GIVEN RECORDS |
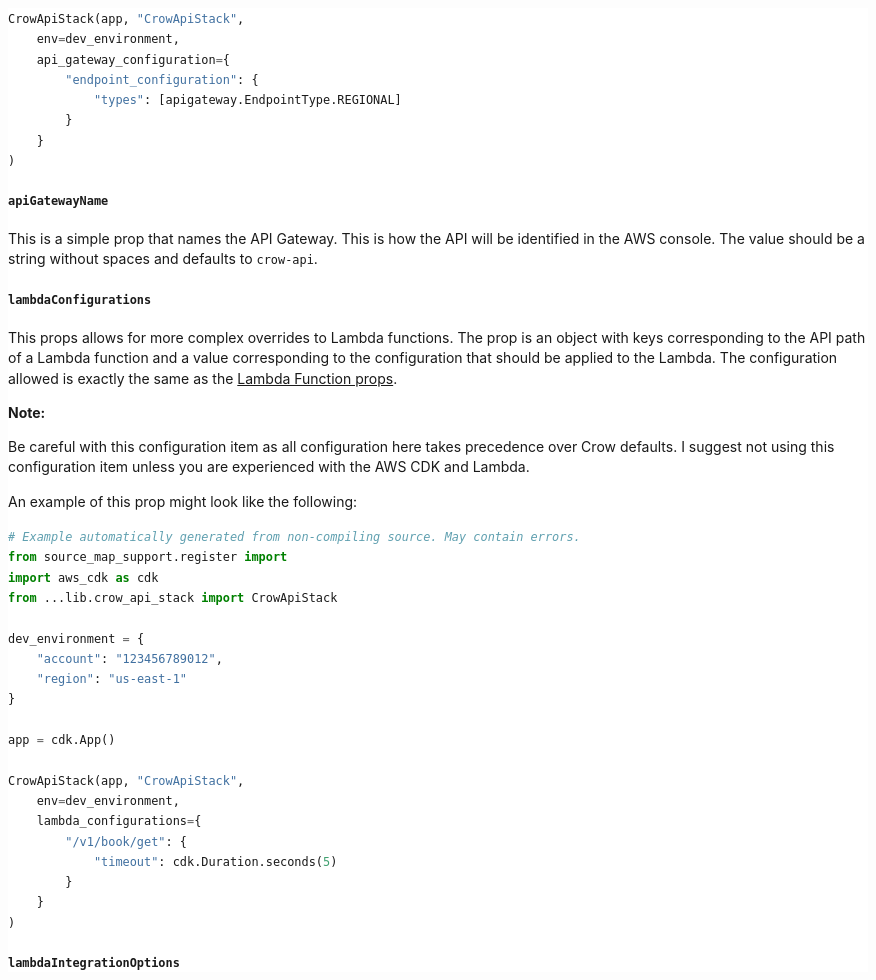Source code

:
 ```python
CrowApiStack(app, "CrowApiStack",
    env=dev_environment,
    api_gateway_configuration={
        "endpoint_configuration": {
            "types": [apigateway.EndpointType.REGIONAL]
        }
    }
)
```

#### `apiGatewayName`

This is a simple prop that names the API Gateway. This is how the API will be identified in the AWS console. The value should be a string without spaces and defaults to `crow-api`.

#### `lambdaConfigurations`

This props allows for more complex overrides to Lambda functions. The prop is an object with keys corresponding to the API path of a Lambda function and a value corresponding to the configuration that should be applied to the Lambda. The configuration allowed is exactly the same as the [Lambda Function props](https://docs.aws.amazon.com/cdk/api/v2//docs/aws-cdk-lib.aws_lambda.Function.html).

**Note:**

Be careful with this configuration item as all configuration here takes precedence over Crow defaults. I suggest not using this configuration item unless you are experienced with the AWS CDK and Lambda.

An example of this prop might look like the following:

```python
# Example automatically generated from non-compiling source. May contain errors.
from source_map_support.register import
import aws_cdk as cdk
from ...lib.crow_api_stack import CrowApiStack

dev_environment = {
    "account": "123456789012",
    "region": "us-east-1"
}

app = cdk.App()

CrowApiStack(app, "CrowApiStack",
    env=dev_environment,
    lambda_configurations={
        "/v1/book/get": {
            "timeout": cdk.Duration.seconds(5)
        }
    }
)
```

#### `lambdaIntegrationOptions`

EXERCISE DETAILS |
Quote all of the entries word for word, omitting any pictures.

WRITTEN RESPONSE |
Source code

:
 ```python
CrowApiStack(app, "CrowApiStack",
    env=dev_environment,
    api_gateway_configuration={
        "endpoint_configuration": {
            "types": [apigateway.EndpointType.REGIONAL]
        }
    }
)
```

#### `apiGatewayName`

This is a simple prop that names the API Gateway. This is how the API will be identified in the AWS console. The value should be a string without spaces and defaults to `crow-api`.

#### `lambdaConfigurations`

This props allows for more complex overrides to Lambda functions. The prop is an object with keys corresponding to the API path of a Lambda function and a value corresponding to the configuration that should be applied to the Lambda. The configuration allowed is exactly the same as the [Lambda Function props](https://docs.aws.amazon.com/cdk/api/v2//docs/aws-cdk-lib.aws_lambda.Function.html).

**Note:**

Be careful with this configuration item as all configuration here takes precedence over Crow defaults. I suggest not using this configuration item unless you are experienced with the AWS CDK and Lambda.

An example of this prop might look like the following:

```python
# Example automatically generated from non-compiling source. May contain errors.
from source_map_support.register import
import aws_cdk as cdk
from ...lib.crow_api_stack import CrowApiStack

dev_environment = {
    "account": "123456789012",
    "region": "us-east-1"
}

app = cdk.App()

CrowApiStack(app, "CrowApiStack",
    env=dev_environment,
    lambda_configurations={
        "/v1/book/get": {
            "timeout": cdk.Duration.seconds(5)
        }
    }
)
```

#### `lambdaIntegrationOptions`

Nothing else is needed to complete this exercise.